- Directed by: Stelvio Massi Edoardo Margheriti Umberto Lenzi
- Written by: Danilo Massi Gaetano Russo
- Produced by: Luciano Appignani
- Starring: Fred Williamson
- Cinematography: Stelvio Massi Guglielmo Mancori John Wyler
- Edited by: Alessandro Lucidi Vanio Amici
- Music by: Paolo Rustichelli Aldo Salvi Detto Mariano
- Distributed by: L’Immagine S.r.l.
- Release dates: 1987 (1); 1989 (2); 1990 (3); 1991 (4);
- Running time: 359 minutes
- Countries: Italy United States
- Languages: Italian English

= Black Cobra (film series) =

Black Cobra (Cobra nero in Italy) is an Italian Blaxploitation series of four action films. All of its films are centered on Robert "Bob" Malone (Fred Williamson), a maverick police detective who deals out his own brand of justice.

==Overview==
The following are plot summaries for the Black Cobra series.

===Black Cobra===
The film was released in 1987, directed by Stelvio Massi. When a beautiful photographer (Eva Grimaldi) witnesses a murder committed by the leader (Bruno Bilotta) of a vicious motorcycle gang, it is up to Malone to protect her. The gang tries hard to eliminate the eyewitness, but fails.

The plot and title of the film are derived from the 1986 film Cobra starring Sylvester Stallone.

===Black Cobra 2===
The film was released in 1989, directed by Edoardo Margheriti. Malone finds himself in the Philippines due to a law-enforcement exchange program that his boss ordered. While picking up his luggage at the airport, Malone is pickpocketed. An Interpol agent (Nicholas Hammond) tracks down the thief with Malone, only to find the thief dead. Malone and McCall uncover clues leading to a terrorist who will kill anyone in his way.

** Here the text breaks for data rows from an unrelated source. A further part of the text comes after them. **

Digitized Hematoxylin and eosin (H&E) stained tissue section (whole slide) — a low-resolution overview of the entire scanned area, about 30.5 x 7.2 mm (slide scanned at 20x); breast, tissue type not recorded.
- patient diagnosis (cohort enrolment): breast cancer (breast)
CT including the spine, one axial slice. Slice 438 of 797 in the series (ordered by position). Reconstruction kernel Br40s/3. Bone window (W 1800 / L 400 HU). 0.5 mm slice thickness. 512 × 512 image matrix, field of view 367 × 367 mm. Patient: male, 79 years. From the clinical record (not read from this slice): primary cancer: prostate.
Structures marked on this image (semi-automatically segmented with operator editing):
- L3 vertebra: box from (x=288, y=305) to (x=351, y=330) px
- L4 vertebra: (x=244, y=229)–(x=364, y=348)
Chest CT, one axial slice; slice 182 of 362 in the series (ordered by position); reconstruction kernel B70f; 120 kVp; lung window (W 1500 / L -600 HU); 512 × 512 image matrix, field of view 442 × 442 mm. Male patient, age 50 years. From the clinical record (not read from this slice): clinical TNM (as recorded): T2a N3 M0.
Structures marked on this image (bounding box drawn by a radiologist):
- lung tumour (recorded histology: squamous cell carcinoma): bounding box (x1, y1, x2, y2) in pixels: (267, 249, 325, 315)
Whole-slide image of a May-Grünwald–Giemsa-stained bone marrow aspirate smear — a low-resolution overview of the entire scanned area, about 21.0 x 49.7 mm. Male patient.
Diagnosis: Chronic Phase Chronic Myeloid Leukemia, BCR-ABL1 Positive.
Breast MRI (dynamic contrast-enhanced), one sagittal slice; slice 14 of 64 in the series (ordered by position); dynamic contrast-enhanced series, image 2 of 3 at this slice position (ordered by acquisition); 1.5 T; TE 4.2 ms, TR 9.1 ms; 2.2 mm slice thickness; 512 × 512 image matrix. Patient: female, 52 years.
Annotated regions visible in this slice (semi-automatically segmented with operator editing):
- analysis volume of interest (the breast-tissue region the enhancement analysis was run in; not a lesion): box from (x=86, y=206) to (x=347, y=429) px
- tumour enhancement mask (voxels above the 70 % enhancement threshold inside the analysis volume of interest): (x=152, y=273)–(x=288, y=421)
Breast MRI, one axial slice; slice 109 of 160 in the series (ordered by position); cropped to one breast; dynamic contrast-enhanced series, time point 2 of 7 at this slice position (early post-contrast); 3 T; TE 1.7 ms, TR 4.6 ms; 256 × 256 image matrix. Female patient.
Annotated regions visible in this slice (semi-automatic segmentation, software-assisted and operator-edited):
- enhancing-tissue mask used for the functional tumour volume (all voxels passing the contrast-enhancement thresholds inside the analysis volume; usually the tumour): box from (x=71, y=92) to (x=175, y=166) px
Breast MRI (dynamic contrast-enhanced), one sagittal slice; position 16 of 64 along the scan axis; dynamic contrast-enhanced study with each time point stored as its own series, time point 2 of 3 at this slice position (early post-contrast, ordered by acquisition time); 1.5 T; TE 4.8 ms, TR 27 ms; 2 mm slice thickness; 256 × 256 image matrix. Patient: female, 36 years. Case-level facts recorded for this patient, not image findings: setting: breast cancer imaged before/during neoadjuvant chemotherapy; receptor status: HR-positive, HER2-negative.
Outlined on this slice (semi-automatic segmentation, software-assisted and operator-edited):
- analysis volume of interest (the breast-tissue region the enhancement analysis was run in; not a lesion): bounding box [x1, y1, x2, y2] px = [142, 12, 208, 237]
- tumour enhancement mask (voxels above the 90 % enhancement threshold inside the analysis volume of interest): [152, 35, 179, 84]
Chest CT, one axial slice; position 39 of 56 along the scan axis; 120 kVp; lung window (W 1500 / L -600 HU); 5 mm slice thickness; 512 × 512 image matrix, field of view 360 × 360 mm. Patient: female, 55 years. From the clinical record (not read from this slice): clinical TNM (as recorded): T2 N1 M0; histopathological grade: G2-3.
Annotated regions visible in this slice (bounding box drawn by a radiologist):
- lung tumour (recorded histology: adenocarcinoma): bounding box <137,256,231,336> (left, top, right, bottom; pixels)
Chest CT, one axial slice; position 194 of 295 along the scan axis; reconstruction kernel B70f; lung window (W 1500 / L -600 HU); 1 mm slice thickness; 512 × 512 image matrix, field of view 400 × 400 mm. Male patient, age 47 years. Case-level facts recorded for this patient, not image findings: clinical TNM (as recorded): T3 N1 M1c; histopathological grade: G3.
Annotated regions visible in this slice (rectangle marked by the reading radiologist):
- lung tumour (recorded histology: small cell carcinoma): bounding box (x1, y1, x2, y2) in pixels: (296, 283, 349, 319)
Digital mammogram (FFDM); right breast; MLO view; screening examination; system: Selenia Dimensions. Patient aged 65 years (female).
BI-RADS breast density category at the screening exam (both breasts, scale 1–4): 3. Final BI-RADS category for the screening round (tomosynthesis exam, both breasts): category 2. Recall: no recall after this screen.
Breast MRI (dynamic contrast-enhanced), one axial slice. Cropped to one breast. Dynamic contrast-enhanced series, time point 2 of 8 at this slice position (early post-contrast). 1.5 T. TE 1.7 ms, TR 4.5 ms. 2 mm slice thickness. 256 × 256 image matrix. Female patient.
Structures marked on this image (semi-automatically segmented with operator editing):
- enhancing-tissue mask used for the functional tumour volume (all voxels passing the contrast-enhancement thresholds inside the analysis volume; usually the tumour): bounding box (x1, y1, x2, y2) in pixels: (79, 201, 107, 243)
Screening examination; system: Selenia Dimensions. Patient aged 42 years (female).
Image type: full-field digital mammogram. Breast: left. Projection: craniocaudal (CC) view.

===Black Cobra 3: Manila Connection===
The film was released in 1990, directed by Edoardo Margheriti. Malone thwarts a grocery store hold-up. He is then called in by Interpol to find the thieves of a vital arms shipment in the Philippines. Once he has tracked them down, Malone mounts an assault on the criminals' jungle fortress.

===Black Cobra 4: Detective Malone===
The film was released in 1991, directed by Umberto Lenzi. A gang of Arab terrorists kidnaps a scientific engineer in order to create a device for terrorist purposes. The film was not released in America.